Promotion/Inhibition Effects in Networks: A Model with Negative
Probabilities
- URL: http://arxiv.org/abs/2307.07738v2
- Date: Thu, 17 Aug 2023 01:03:16 GMT
- Title: Promotion/Inhibition Effects in Networks: A Model with Negative
Probabilities
- Authors: Anqi Dong, Tryphon T. Georgiou and Allen Tannenbaum
- Abstract summary: Biological networks often encapsulate promotion/inhibition as signed edge-weights of a graph.
We address the inverse problem to determine network edge-weights based on a sign-indefinite adjacency and expression levels at the nodes.
- Score: 0.0
- License: http://arxiv.org/licenses/nonexclusive-distrib/1.0/
- Abstract: Biological networks often encapsulate promotion/inhibition as signed
edge-weights of a graph. Nodes may correspond to genes assigned expression
levels (mass) of respective proteins.

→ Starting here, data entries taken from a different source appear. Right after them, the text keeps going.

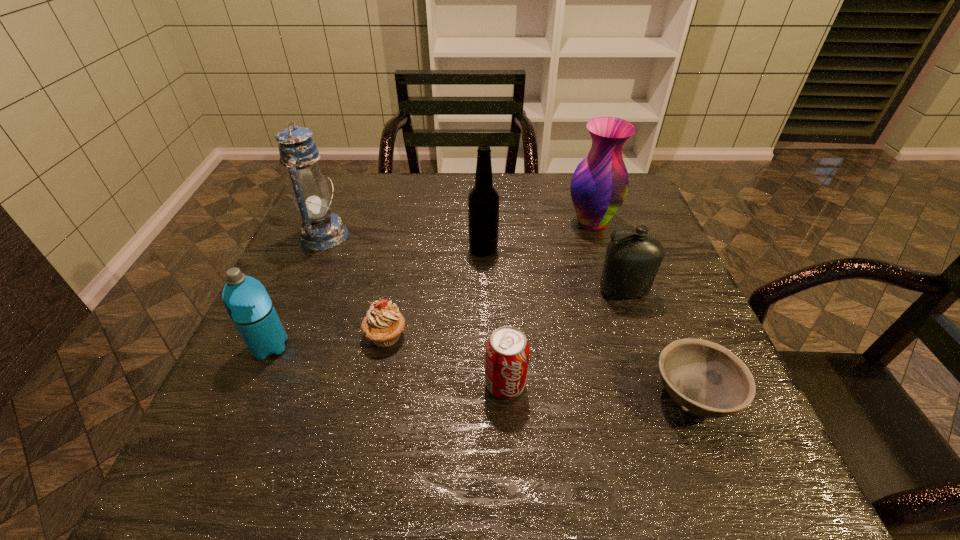
Identify the location of vacant space situated 0.390m on the left of the beer bottle. (317, 249).

Find the location of a particular element. The width and height of the screenshot is (960, 540). vacant space located on the left of the vase is located at coordinates (482, 222).

Find the location of `vacant region located 0.360m on the back of the thermos bottle`. vacant region located 0.360m on the back of the thermos bottle is located at coordinates (321, 230).

You are a GUI agent. You are given a task and a screenshot of the screen. Output one action in this format:
    pyautogui.click(x=<x>, y=<y>)
    Task: Click on the free region located 0.270m on the back of the bottle
    The width and height of the screenshot is (960, 540).
    Given the screenshot: What is the action you would take?
    pyautogui.click(x=597, y=214)

Where is `vacant region located on the right of the sixth tallest object`? The width and height of the screenshot is (960, 540). vacant region located on the right of the sixth tallest object is located at coordinates (568, 384).

Image resolution: width=960 pixels, height=540 pixels. Find the location of `free space located on the back of the cupcake`. free space located on the back of the cupcake is located at coordinates (405, 240).

You are a GUI agent. You are given a task and a screenshot of the screen. Output one action in this format:
    pyautogui.click(x=<x>, y=<y>)
    Task: Click on the free space located 0.210m on the left of the shortest object
    This screenshot has height=540, width=960.
    Given the screenshot: What is the action you would take?
    pyautogui.click(x=538, y=396)

Locate an element on the screen. This screenshot has width=960, height=540. object at the far edge is located at coordinates (599, 185).

Identify the location of lantern that is at the left edge. (320, 230).

The image size is (960, 540). Find the location of `thermos bottle at the left edge`. thermos bottle at the left edge is located at coordinates click(x=246, y=300).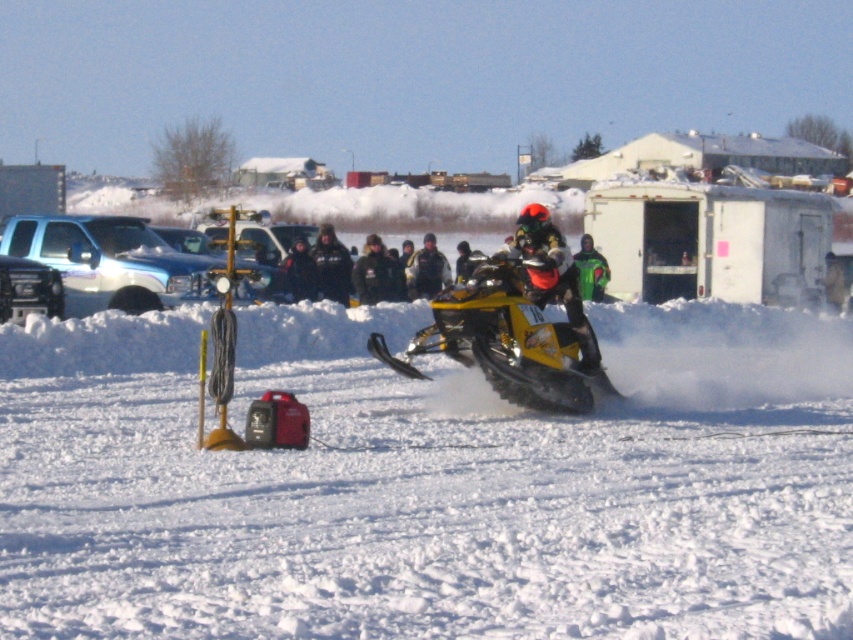
Question: Is black leather jacket at center closer to camera compared to dark green jacket at center?

Choices:
 (A) yes
 (B) no

Answer: (A)

Question: Which point appears closest to the camera in this image?

Choices:
 (A) (433, 291)
 (B) (581, 252)
 (C) (328, 244)
 (D) (572, 362)

Answer: (D)

Question: Is yellow matte snowmobile at center to the left of black leather jacket at center from the viewer's perspective?

Choices:
 (A) yes
 (B) no

Answer: (B)

Question: Which point appears farthest from the camera in this image?

Choices:
 (A) (410, 355)
 (B) (587, 282)
 (C) (436, 289)

Answer: (C)

Question: Which point is farther to the camera?

Choices:
 (A) (318, 241)
 (B) (599, 294)

Answer: (B)

Question: Does yellow matte snowmobile at center appear on the left side of green matte jacket at center?

Choices:
 (A) no
 (B) yes

Answer: (B)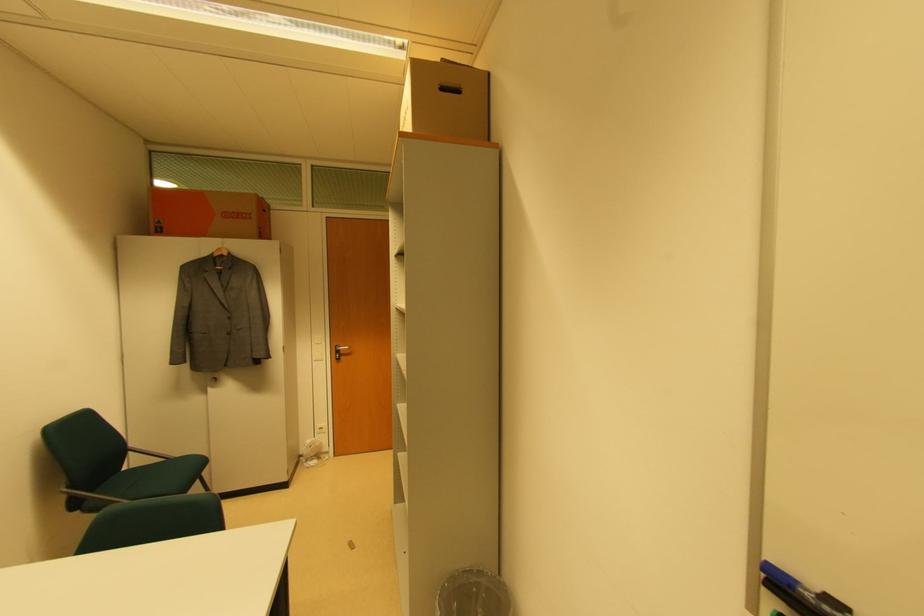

The promotion/inhibition nature of
co-expression between nodes is encoded in the sign of the corresponding entry
of a sign-indefinite adjacency matrix, though the strength of such
co-expression (i.e., the precise value of edge weights) cannot typically be
directly measured. Herein we address the inverse problem to determine network
edge-weights based on a sign-indefinite adjacency and expression levels at the
nodes. While our motivation originates in gene networks, the framework applies
to networks where promotion/inhibition dictates a stationary mass distribution
at the nodes. In order to identify suitable edge-weights we adopt a framework
of ``negative probabilities,'' advocated by P.\ Dirac and R.\ Feynman, and we
set up a likelihood formalism to obtain values for the sought edge-weights. The
proposed optimization problem can be solved via a generalization of the
well-known Sinkhorn algorithm; in our setting the Sinkhorn-type ``diagonal
scalings'' are multiplicative or inverse-multiplicative, depending on the sign
of the respective entries in the adjacency matrix, with value computed as the
positive root of a quadratic polynomial.